Aim of the exercise: Among the records, which lines include "příslušného"? List them.
[[ Data extracts, beginning ]]
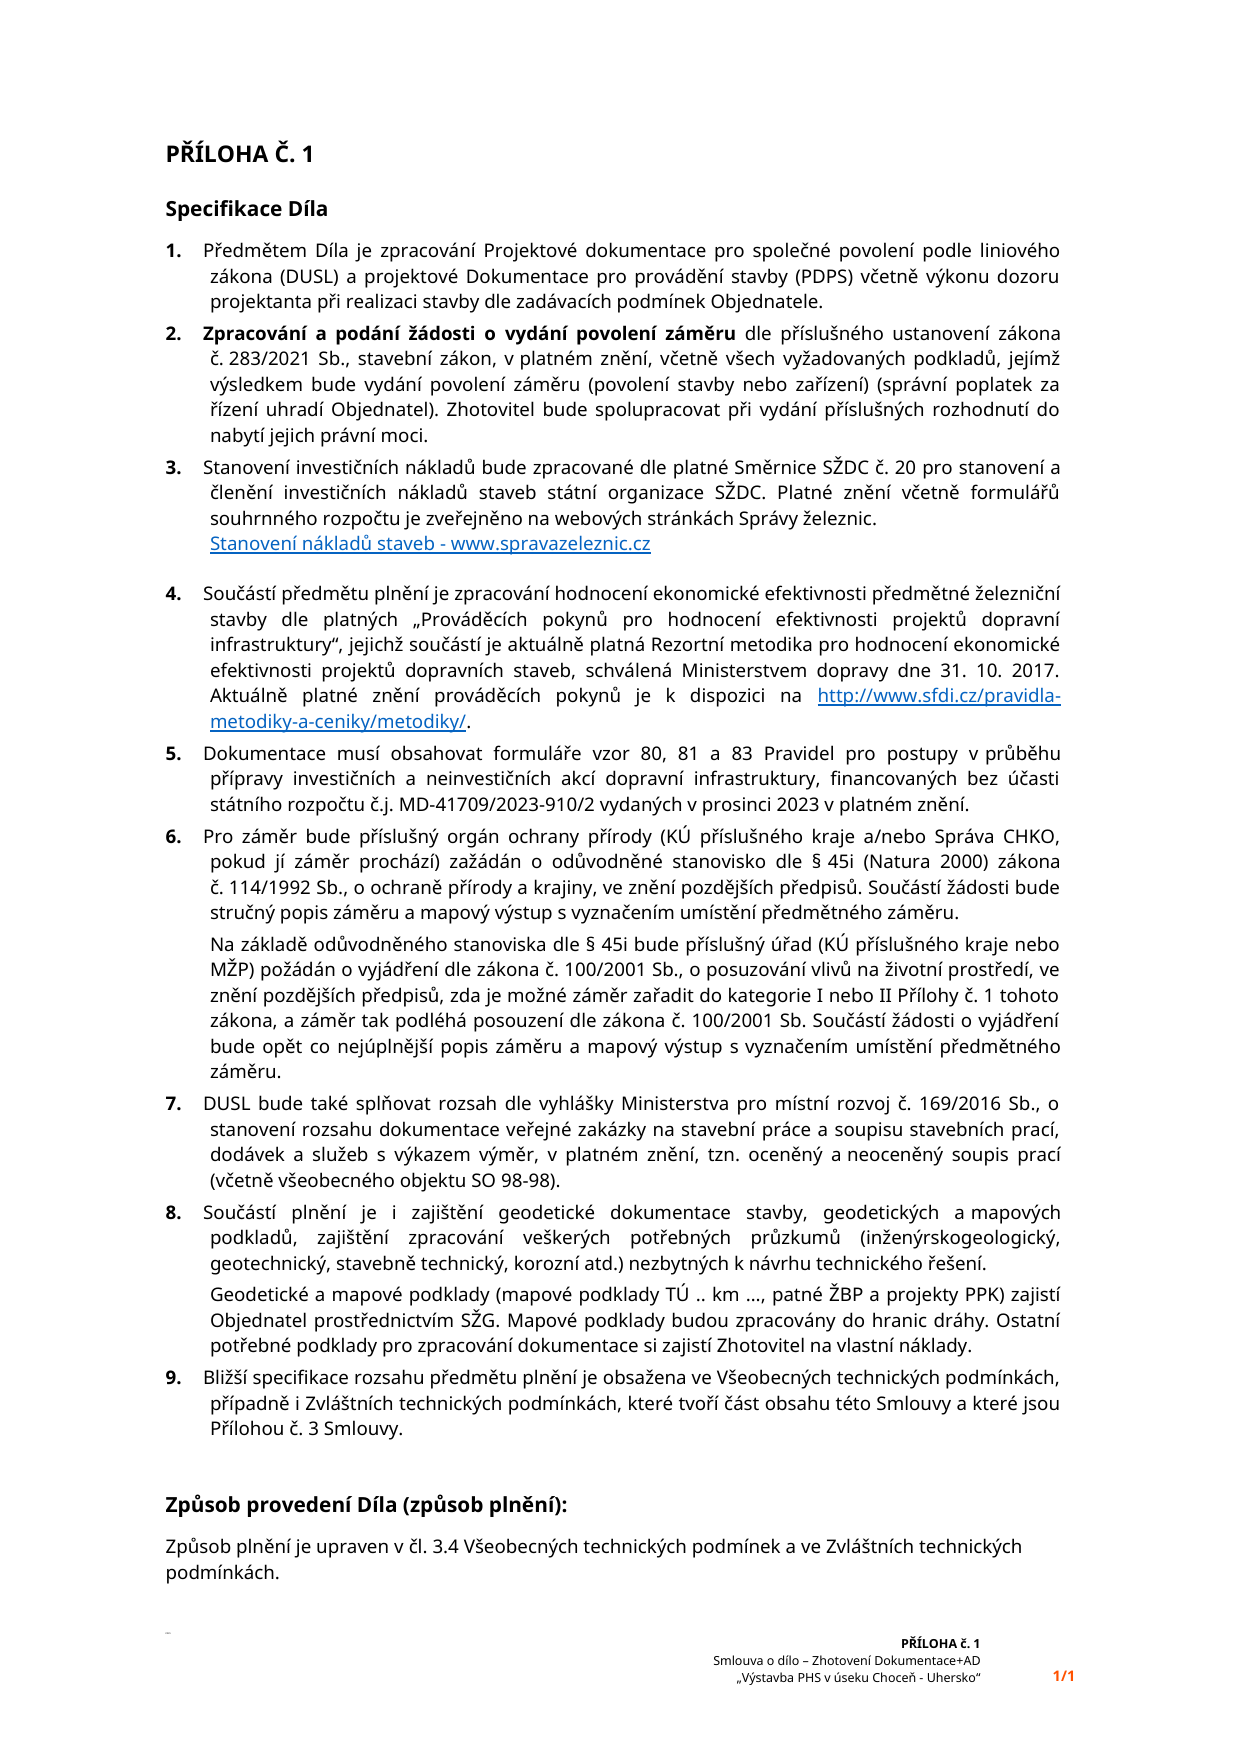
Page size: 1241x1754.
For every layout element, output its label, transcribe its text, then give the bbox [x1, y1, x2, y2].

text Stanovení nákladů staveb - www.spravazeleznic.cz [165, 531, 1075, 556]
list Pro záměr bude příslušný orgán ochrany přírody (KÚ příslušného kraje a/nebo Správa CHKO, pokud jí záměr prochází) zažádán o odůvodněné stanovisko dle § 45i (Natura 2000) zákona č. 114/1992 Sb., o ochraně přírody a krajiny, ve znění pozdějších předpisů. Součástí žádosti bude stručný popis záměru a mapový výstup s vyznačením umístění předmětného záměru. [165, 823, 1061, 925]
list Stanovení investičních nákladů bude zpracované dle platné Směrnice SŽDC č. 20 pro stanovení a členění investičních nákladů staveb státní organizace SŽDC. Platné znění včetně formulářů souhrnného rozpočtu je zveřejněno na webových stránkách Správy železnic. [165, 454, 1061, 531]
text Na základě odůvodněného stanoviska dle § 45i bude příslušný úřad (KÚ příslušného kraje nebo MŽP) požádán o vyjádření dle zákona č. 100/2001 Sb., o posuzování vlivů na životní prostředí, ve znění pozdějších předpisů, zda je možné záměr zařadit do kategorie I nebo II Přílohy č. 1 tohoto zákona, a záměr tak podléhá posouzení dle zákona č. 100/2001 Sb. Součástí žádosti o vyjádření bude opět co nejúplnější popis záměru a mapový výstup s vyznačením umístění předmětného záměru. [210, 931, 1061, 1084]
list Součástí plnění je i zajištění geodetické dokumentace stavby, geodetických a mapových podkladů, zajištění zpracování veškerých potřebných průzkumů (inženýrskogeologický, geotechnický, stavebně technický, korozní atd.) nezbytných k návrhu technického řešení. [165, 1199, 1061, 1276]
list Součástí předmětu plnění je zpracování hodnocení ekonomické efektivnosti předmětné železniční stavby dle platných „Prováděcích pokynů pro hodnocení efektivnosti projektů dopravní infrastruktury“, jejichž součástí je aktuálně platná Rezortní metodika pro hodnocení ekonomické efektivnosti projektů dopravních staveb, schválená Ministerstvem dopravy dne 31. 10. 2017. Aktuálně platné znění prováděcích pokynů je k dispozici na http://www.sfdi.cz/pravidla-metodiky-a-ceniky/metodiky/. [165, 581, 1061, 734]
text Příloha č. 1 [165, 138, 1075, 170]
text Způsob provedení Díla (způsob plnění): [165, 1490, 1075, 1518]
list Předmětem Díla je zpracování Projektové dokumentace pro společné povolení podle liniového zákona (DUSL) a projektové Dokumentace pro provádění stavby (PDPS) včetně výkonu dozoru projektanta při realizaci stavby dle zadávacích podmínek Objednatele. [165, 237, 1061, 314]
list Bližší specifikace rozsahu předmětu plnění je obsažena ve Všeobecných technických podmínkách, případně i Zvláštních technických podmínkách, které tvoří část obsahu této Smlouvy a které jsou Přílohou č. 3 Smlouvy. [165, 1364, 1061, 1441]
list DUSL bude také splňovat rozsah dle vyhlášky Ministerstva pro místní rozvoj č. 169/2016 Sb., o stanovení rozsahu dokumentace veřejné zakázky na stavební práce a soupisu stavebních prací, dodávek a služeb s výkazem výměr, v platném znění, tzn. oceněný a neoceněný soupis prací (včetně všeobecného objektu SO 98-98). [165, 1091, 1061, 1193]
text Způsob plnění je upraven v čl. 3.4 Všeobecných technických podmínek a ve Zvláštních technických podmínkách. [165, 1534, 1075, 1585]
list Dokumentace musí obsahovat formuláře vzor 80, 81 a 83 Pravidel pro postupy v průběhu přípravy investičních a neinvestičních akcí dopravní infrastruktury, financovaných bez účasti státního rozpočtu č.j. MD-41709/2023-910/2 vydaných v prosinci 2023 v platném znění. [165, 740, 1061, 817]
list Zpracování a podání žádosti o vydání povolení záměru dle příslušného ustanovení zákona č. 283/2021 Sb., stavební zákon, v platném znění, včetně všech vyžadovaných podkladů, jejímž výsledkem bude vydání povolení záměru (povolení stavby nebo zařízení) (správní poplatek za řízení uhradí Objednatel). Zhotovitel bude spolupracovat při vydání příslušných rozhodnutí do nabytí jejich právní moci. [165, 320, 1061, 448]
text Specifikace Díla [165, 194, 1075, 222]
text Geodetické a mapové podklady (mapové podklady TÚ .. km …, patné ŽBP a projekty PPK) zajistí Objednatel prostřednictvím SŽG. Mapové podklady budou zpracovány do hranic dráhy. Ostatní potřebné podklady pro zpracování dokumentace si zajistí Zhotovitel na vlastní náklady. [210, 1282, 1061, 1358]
[[ Data extracts, end ]]
[[ Data extracts, beginning ]]
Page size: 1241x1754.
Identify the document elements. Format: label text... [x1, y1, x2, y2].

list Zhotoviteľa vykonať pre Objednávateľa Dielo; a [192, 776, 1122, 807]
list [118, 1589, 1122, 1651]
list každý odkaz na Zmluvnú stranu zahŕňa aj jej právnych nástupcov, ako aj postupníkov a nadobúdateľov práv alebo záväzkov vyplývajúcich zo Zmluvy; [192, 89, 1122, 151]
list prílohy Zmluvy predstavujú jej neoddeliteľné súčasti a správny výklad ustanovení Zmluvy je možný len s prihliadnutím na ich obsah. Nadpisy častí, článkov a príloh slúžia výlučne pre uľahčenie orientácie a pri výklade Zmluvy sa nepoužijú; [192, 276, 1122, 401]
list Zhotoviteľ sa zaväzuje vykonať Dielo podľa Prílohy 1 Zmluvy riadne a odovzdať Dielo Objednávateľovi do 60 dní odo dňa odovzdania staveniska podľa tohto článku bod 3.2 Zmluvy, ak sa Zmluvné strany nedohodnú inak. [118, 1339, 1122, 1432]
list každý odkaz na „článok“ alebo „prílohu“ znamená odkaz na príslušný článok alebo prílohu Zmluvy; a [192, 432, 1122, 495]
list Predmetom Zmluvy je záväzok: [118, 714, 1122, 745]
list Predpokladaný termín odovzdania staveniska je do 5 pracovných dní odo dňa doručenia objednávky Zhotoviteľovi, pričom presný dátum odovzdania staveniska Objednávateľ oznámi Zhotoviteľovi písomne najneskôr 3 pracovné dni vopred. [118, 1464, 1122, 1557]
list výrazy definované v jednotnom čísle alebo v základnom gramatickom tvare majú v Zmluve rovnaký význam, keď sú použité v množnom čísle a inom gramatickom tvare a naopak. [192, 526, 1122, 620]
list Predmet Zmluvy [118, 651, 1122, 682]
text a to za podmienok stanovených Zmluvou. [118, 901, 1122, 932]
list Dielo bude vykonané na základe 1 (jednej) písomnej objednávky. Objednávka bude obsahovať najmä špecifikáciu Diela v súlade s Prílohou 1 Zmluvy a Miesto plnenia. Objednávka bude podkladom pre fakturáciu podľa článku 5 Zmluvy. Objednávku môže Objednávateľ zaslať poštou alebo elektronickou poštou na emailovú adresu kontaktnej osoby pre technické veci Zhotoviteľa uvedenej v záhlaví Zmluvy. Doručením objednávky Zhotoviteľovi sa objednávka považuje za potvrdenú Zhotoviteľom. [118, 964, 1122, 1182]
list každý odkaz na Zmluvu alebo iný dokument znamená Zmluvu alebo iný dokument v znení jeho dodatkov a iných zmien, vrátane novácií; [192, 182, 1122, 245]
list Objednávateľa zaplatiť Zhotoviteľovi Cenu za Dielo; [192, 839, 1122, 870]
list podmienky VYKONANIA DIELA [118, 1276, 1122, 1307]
[[ Data extracts, end ]]
Solution to the problem:
list Pro záměr bude příslušný orgán ochrany přírody (KÚ příslušného kraje a/nebo Správa CHKO, pokud jí záměr prochází) zažádán o odůvodněné stanovisko dle § 45i (Natura 2000) zákona č. 114/1992 Sb., o ochraně přírody a krajiny, ve znění pozdějších předpisů. Součástí žádosti bude stručný popis záměru a mapový výstup s vyznačením umístění předmětného záměru. [165, 823, 1061, 925]
text Na základě odůvodněného stanoviska dle § 45i bude příslušný úřad (KÚ příslušného kraje nebo MŽP) požádán o vyjádření dle zákona č. 100/2001 Sb., o posuzování vlivů na životní prostředí, ve znění pozdějších předpisů, zda je možné záměr zařadit do kategorie I nebo II Přílohy č. 1 tohoto zákona, a záměr tak podléhá posouzení dle zákona č. 100/2001 Sb. Součástí žádosti o vyjádření bude opět co nejúplnější popis záměru a mapový výstup s vyznačením umístění předmětného záměru. [210, 931, 1061, 1084]
list Zpracování a podání žádosti o vydání povolení záměru dle příslušného ustanovení zákona č. 283/2021 Sb., stavební zákon, v platném znění, včetně všech vyžadovaných podkladů, jejímž výsledkem bude vydání povolení záměru (povolení stavby nebo zařízení) (správní poplatek za řízení uhradí Objednatel). Zhotovitel bude spolupracovat při vydání příslušných rozhodnutí do nabytí jejich právní moci. [165, 320, 1061, 448]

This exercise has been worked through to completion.